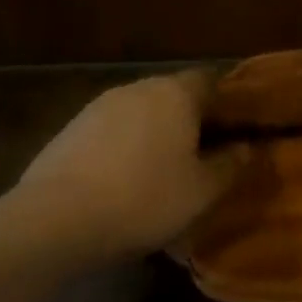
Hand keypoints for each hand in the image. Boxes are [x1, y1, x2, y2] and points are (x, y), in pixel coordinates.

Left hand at [8, 70, 245, 259]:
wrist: (52, 221)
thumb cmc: (142, 199)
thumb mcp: (201, 191)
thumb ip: (230, 166)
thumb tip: (249, 147)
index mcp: (176, 93)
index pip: (211, 81)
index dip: (225, 102)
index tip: (234, 129)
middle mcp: (140, 88)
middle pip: (175, 94)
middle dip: (189, 119)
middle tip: (201, 153)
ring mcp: (100, 106)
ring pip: (141, 112)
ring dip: (154, 133)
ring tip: (159, 171)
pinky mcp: (70, 129)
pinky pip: (111, 131)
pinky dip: (122, 148)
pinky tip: (121, 181)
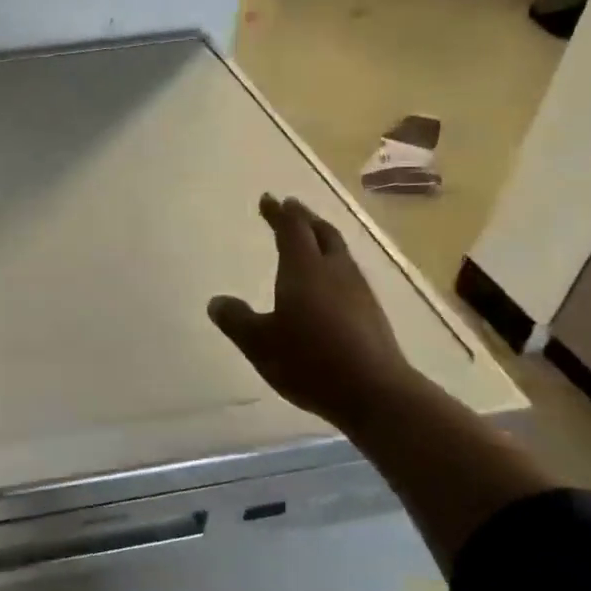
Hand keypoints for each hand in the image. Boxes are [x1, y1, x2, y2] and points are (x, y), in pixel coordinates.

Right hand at [207, 194, 418, 430]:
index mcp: (304, 270)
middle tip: (291, 209)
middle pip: (321, 233)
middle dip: (304, 218)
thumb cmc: (309, 361)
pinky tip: (330, 281)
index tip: (268, 198)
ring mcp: (358, 290)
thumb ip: (236, 320)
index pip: (291, 229)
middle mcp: (334, 271)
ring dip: (322, 238)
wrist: (374, 391)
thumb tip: (217, 302)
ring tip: (310, 238)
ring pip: (339, 252)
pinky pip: (348, 273)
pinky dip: (333, 263)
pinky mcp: (370, 311)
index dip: (278, 213)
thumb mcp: (259, 343)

Aim of the exercise. The answer must consist of every line from the entries that holds the string "pinky".

Result.
pinky mcp: (70, 129)
pinky pip: (111, 131)
pinky dip: (122, 148)
pinky tip: (121, 181)
pinky tip: (330, 281)
pinky pip: (348, 273)
pinky dip: (333, 263)
pinky mcp: (370, 311)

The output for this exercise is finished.